GRANITE BAY (CBS13) — It's a lesson local students won't find on any computer or inside any textbook. They're finding out what it feels like to live with a disability.

"It was really difficult at first but then I learned how to do it better," one 6th grader at Ridgeview Elementary School in Granite Bay tells CBS13. She had just finished attempting to maneuver a wheelchair.

The organization putting on this program, A Touch of Understanding, brings volunteers who are disabled—face to face with the students. The program involves kids putting on prosthetics, trying to use a wheelchair, and walking blindfolded with a cane.

Sandy Puleo, who's been in a wheelchair since childhood, says the program's goal is to change lives. "My reason for being here is if I can stop one child from being teased and bullied like we were when we were younger--or just being stared at--I'm good--and we do that every time we show up here."

Perhaps the biggest impact of the program involves the kids putting on headphones to hear what a child living with Autism might hear—on a daily basis.

The audio recording states the following: "They hear the wait staff clearing tables-- They hear the woman a woman 10 feet away rummaging through her purse-- They hear a fire truck outside--they hear people walking to their seats."

For all of the children who went through this program—they walked away with the knowledge and the empathy to feel what it's like to walk in someone else's shoes.

PROBLEM SET.
1. Translate this sentence from the article on the disability awareness program into Spanish: "The program involves kids putting on prosthetics, trying to use a wheelchair, and walking blindfolded with a cane."
2. According to the article on the disability awareness program, which organization puts on the program?
3. Retype everything in the article on the disability awareness program from "Perhaps the biggest" down to "a daily basis.".
The rows that come next have no connection to the article on the disability awareness program.

ENTRIES SUPPLIED.
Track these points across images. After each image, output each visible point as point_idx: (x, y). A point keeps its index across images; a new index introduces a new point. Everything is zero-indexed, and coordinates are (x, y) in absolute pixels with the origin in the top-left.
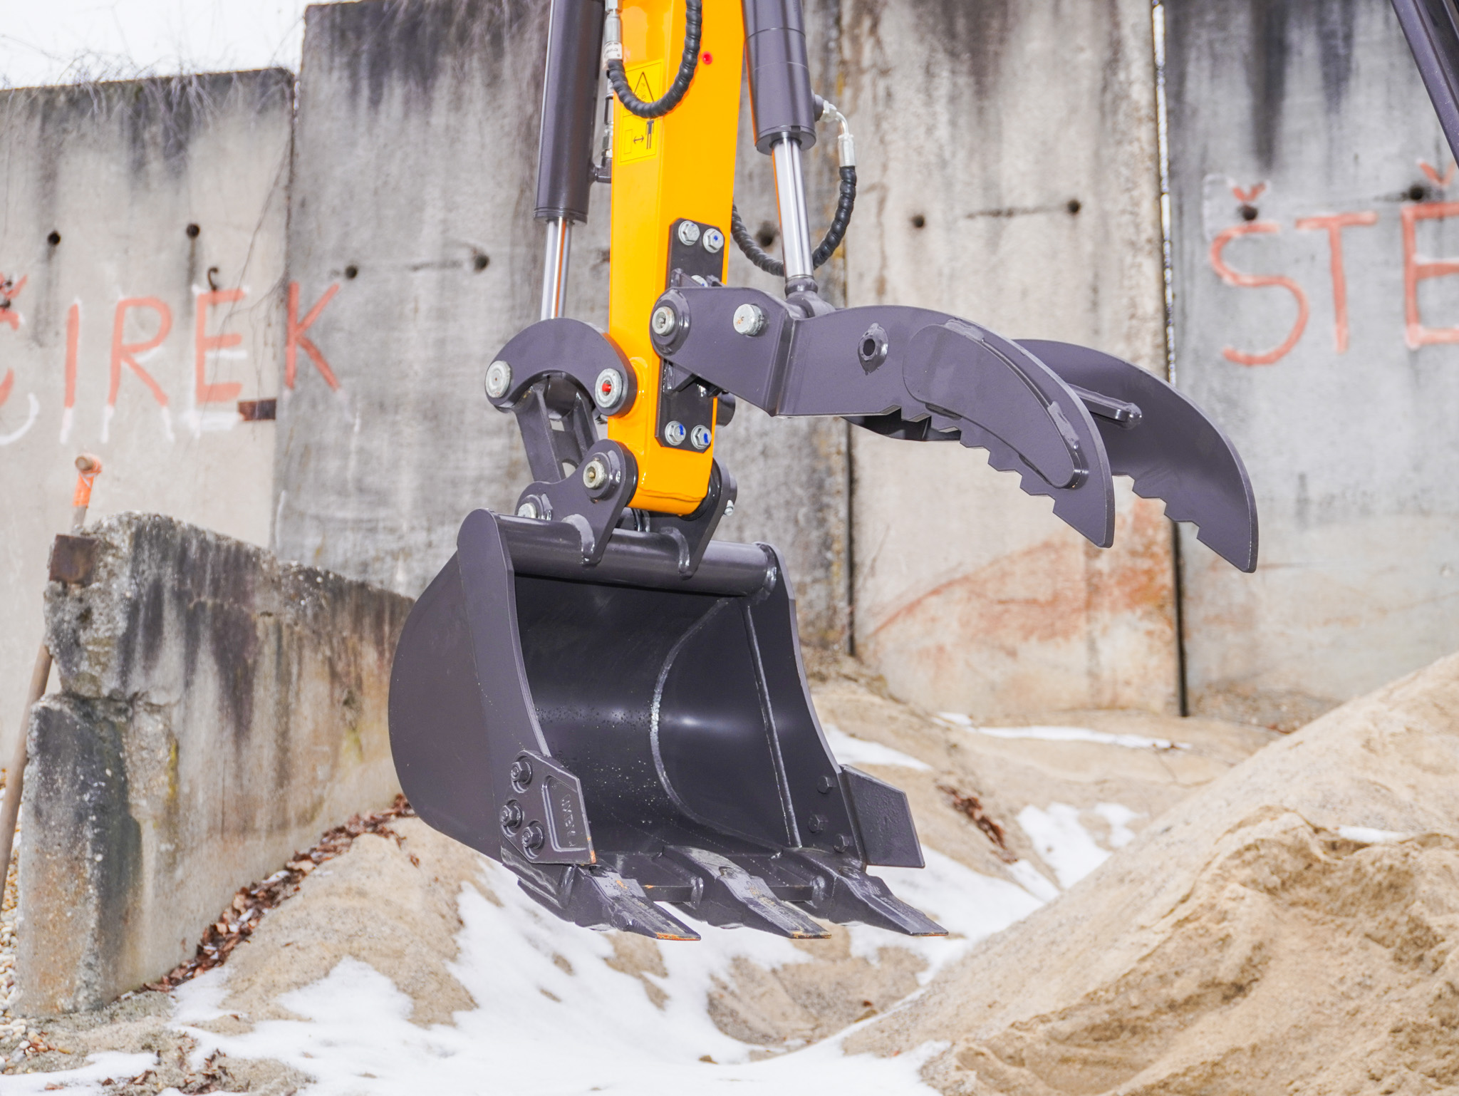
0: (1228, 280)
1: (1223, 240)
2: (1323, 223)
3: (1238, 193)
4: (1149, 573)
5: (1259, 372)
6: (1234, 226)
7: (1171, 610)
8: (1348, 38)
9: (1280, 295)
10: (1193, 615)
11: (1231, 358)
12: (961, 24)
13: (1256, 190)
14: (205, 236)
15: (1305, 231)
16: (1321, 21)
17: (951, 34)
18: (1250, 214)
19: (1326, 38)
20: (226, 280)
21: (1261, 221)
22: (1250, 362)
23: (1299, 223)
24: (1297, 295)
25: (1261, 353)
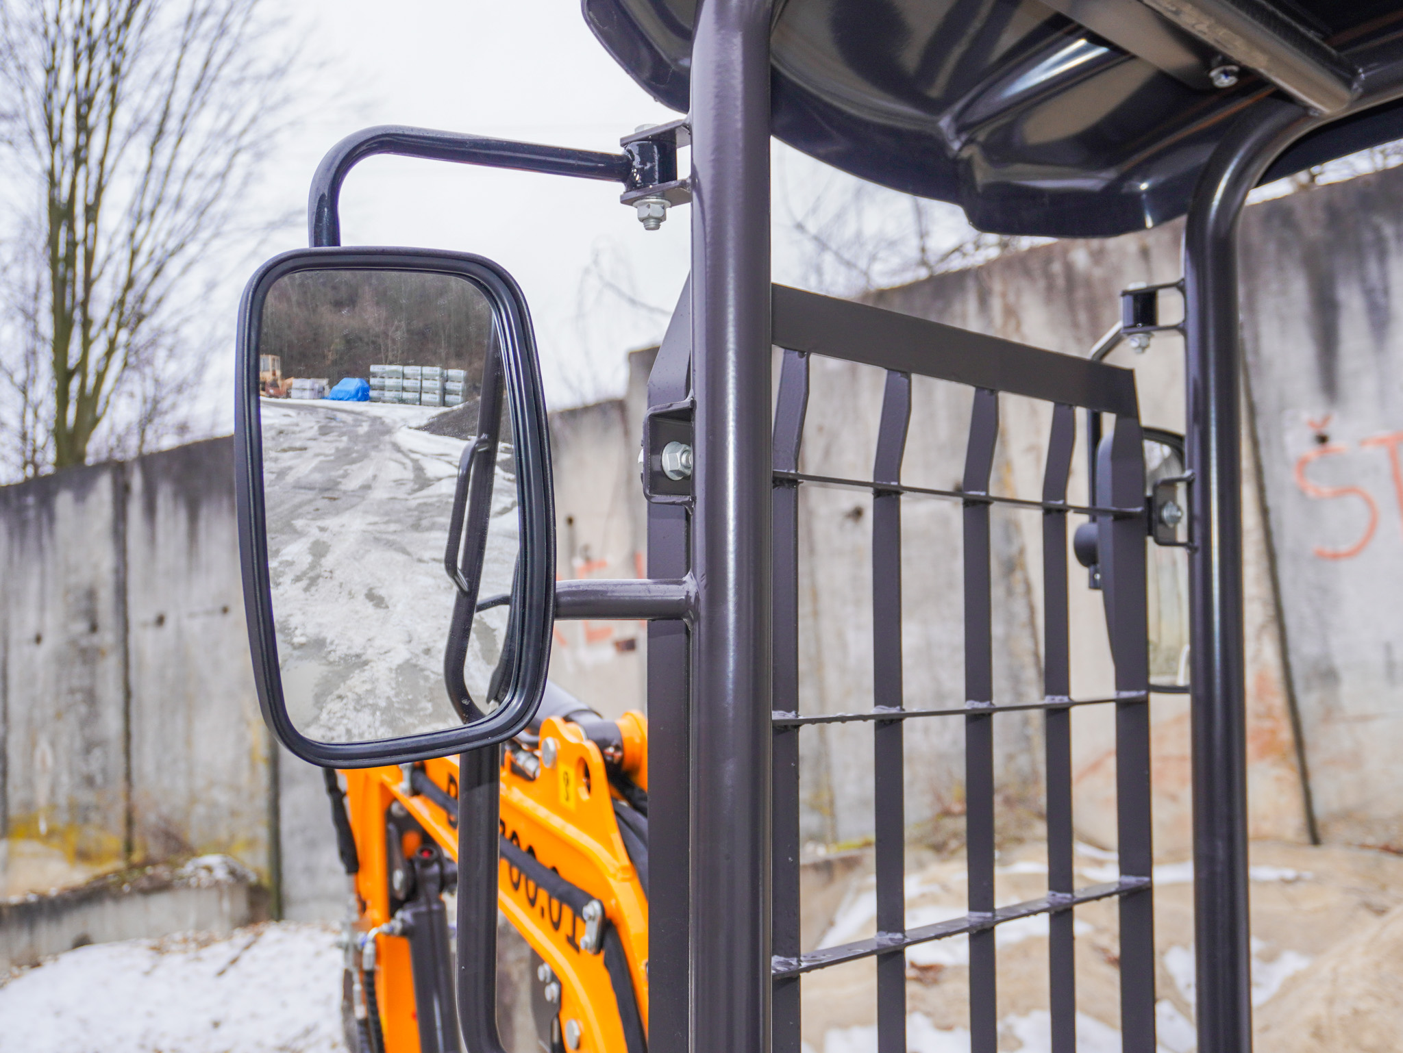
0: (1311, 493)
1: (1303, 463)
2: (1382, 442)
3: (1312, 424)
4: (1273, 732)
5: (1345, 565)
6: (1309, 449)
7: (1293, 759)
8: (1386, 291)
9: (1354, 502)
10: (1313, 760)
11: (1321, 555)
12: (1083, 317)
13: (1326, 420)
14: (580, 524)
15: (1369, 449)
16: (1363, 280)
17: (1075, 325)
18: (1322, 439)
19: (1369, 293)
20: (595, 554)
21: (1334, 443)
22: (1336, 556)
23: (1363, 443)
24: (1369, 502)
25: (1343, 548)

---

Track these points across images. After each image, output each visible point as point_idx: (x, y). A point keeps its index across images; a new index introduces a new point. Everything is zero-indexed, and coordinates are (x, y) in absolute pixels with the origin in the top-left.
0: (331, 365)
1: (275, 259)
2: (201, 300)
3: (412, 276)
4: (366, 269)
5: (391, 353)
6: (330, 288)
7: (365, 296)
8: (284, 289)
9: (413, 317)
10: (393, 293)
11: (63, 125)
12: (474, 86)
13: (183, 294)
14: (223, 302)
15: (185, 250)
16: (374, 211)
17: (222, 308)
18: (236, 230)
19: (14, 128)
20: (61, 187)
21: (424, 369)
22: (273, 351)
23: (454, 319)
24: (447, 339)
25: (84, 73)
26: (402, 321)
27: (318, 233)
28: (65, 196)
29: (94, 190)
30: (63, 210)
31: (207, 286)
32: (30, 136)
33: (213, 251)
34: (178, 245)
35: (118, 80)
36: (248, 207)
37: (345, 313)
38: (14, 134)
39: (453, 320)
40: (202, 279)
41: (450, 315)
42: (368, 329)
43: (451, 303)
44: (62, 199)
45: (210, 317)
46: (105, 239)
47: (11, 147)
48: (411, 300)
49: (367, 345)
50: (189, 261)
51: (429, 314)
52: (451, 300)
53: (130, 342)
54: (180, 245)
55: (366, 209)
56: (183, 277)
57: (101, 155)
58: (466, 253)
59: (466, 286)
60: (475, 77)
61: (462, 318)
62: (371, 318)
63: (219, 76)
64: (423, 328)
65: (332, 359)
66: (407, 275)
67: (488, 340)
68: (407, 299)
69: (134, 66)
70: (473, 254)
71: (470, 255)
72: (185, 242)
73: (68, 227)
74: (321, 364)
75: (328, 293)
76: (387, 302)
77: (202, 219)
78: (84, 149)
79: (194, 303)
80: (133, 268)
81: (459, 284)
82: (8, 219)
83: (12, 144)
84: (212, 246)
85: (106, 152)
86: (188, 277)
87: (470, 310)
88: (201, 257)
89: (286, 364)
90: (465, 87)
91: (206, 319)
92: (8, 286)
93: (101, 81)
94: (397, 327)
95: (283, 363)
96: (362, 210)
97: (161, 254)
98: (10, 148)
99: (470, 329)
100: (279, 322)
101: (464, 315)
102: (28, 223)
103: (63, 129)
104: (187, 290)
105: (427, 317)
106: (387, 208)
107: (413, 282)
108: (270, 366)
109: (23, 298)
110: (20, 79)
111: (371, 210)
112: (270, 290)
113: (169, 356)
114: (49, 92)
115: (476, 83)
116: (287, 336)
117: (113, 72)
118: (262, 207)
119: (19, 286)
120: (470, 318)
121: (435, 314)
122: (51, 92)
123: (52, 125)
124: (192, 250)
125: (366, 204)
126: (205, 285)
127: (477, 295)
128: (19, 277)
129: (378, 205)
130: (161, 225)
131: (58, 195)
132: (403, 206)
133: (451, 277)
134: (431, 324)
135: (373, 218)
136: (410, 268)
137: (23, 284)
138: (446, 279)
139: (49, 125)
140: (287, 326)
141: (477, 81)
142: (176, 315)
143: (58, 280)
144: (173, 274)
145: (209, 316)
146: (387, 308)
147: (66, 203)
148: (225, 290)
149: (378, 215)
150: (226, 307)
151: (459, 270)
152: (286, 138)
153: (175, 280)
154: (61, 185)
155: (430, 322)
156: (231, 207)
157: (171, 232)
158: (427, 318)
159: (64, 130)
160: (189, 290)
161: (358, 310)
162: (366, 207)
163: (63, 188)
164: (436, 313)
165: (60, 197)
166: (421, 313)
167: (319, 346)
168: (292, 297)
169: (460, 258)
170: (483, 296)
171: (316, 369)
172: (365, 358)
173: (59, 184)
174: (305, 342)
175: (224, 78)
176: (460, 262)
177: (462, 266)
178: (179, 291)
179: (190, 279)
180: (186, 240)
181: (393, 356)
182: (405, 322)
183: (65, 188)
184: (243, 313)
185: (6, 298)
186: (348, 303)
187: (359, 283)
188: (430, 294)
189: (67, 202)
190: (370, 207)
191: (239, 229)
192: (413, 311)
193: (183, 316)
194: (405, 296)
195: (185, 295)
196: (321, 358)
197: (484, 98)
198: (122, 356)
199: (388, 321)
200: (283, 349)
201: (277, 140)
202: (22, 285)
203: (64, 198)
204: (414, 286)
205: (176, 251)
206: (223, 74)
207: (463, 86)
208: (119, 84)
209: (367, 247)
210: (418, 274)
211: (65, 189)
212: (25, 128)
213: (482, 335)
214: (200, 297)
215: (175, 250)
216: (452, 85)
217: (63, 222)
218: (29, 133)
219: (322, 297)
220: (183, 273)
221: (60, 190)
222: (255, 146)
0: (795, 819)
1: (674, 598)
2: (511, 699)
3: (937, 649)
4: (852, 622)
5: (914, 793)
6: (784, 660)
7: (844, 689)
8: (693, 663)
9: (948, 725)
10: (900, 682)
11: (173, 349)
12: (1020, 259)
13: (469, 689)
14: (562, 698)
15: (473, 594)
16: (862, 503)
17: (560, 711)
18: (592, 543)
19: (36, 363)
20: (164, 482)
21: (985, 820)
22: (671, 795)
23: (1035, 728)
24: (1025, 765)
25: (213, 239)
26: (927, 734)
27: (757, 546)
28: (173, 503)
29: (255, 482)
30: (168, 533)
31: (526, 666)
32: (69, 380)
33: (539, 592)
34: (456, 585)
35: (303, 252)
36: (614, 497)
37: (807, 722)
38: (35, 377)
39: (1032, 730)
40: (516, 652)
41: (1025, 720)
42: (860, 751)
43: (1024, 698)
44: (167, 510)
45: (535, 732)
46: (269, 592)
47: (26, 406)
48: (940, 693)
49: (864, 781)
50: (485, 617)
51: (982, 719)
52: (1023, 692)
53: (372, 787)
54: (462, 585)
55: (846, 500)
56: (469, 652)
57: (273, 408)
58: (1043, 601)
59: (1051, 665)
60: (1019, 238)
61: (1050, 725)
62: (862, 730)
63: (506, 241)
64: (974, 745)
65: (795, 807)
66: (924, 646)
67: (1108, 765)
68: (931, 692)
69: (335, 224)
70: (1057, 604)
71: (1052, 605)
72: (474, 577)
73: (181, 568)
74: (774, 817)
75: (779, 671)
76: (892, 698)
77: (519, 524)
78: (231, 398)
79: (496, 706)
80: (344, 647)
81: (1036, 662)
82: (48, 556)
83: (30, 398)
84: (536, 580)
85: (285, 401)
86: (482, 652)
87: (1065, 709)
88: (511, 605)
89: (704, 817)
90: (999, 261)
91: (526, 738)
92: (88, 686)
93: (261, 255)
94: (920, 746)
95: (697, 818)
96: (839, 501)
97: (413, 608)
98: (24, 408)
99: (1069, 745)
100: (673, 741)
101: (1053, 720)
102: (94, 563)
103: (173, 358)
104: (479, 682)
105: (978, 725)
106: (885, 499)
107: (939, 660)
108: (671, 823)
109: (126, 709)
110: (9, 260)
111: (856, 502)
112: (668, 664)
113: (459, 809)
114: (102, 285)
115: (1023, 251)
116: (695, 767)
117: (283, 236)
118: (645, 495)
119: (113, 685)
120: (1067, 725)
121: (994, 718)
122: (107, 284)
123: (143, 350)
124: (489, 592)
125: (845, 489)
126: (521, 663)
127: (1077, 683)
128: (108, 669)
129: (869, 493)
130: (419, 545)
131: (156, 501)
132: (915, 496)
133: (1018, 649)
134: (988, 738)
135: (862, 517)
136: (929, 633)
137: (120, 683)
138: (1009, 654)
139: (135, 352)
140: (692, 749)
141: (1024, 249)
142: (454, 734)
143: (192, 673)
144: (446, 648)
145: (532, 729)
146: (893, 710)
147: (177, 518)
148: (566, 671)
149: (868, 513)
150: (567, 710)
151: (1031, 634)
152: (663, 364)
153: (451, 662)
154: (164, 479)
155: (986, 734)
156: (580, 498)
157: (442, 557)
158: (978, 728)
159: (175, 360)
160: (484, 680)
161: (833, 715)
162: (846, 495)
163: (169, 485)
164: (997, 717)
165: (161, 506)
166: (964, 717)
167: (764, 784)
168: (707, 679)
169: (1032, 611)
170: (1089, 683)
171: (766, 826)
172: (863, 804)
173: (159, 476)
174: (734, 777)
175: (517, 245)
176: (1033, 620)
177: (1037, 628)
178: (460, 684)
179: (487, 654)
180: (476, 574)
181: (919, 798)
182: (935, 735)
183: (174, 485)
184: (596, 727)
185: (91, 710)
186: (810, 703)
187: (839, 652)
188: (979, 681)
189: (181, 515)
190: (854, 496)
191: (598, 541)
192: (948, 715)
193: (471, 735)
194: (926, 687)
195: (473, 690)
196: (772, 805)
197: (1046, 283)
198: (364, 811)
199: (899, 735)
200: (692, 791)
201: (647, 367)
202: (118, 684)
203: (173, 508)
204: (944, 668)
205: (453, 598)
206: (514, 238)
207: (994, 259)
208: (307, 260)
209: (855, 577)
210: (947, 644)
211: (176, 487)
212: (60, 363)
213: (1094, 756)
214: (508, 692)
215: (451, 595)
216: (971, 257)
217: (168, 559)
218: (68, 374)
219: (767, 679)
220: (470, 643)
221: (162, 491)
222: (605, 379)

ANSWER LIST.
1. El programa consiste en que los niños se pongan prótesis, intenten usar una silla de ruedas y caminen con los ojos vendados con la ayuda de un bastón.

2. A Touch of Understanding.

3.
Perhaps the biggest impact of the program involves the kids putting on headphones to hear what a child living with Autism might hear—on a daily basis.